**** Document section

If you decide to live in a mobile home permanently, you typically remove the wheels, place the home on piers and pads, and hide the trailer with skirting. However, that is not the only option. If you prefer a more permanent look, you may want to put your home on a pit lined with retaining walls. Here are some tips to keep in mind if you go that direction:

1. Don't use pits in wet, marshy areas

If you are moving your mobile home to an area that is relatively wet, you may want to use the traditional pier, pad and skirting method rather than a pit with retaining walls. In particular, if the water table level moves close to the surface of the land at any point, the pit can easily turn into a swampy mess. That can lead to mould or other damage in your mobile home.

2. Leave room for maintenance under the home

In most cases, the ductwork or plumbing in the mobile home needs to be accessed from beneath the house. To make this possible, your pit should be deep enough and the retaining walls should be high enough so that someone can get under the house, crawl around comfortably and do the needed maintenance work.

********
**** Information supplied

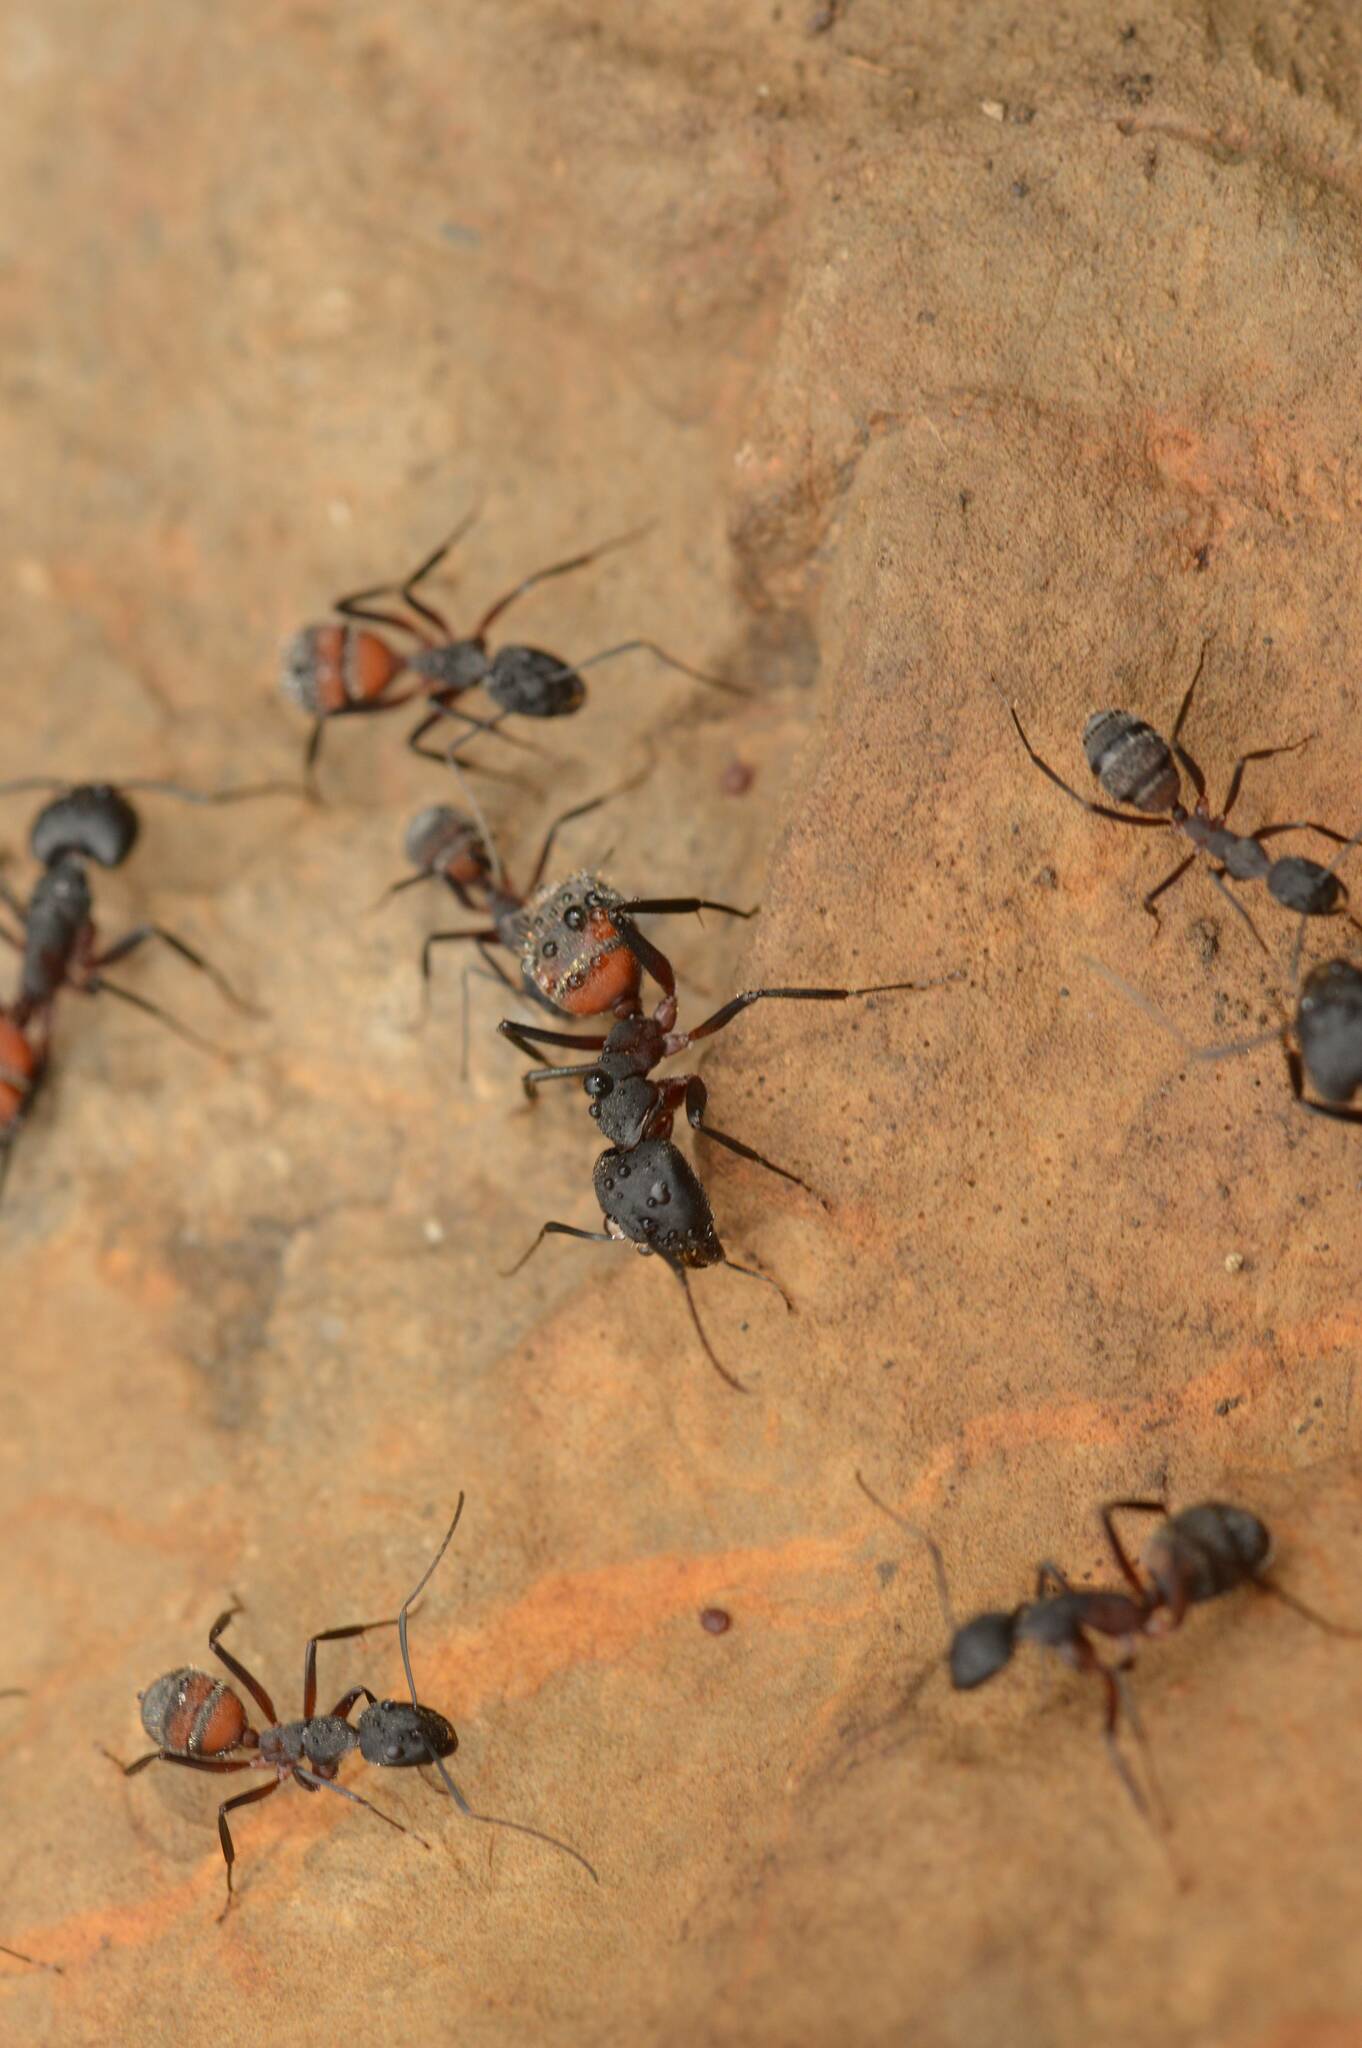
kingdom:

********

→ **What this exercise asks**
**1.** Using the passage on mobile home pits, mark each statement (a), (b), (c) yes or no, and quote the exact words of the passage that decide it. (a) The passage recommends a pit with retaining walls for wet, marshy areas. (b) The passage says ductwork or plumbing usually has to be reached from beneath the house. (c) The passage says people who live in a mobile home permanently typically keep the wheels on.
**2.** Continue the passage on mobile home pits from the point where it ends.
The material has no connection to the passage on mobile home pits.

→ **Task-by-task outputs**
**1.**
(a) No: "Don't use pits in wet, marshy areas"
(b) Yes: "In most cases, the ductwork or plumbing in the mobile home needs to be accessed from beneath the house."
(c) No: "you typically remove the wheels"

**2.**
3. Don't forget about ventilation

When you put a mobile home on a pit, an excavation crew digs the pit and lines it with a retaining wall. The wall supports part of the home, but it also prevents the dirt from around the edges of the pit from falling back into the pit and destabilising the mobile home. Ideally, however, these walls should not be completely solid. Instead, they should feature small openings for ventilation.

4. Don't forget interior piers

Although the retaining wall supports some of your mobile home, you still need to ensure that the middle of the mobile home's frame is supported. To do that, use piers just as you normally would under a mobile home. After the mobile home has been placed on the retaining walls, someone should crawl under the home, into the pit and position the piers in place.

5. Think about fun retaining wall blocks

Retaining walls can be made of lots of different designs and materials. With many designs, a small part of the retaining wall is visible beneath the perimeter of the mobile home. To create a decorative look, don't use plain, boring retaining wall blocks. Instead, use colours or textures that add something special to your home.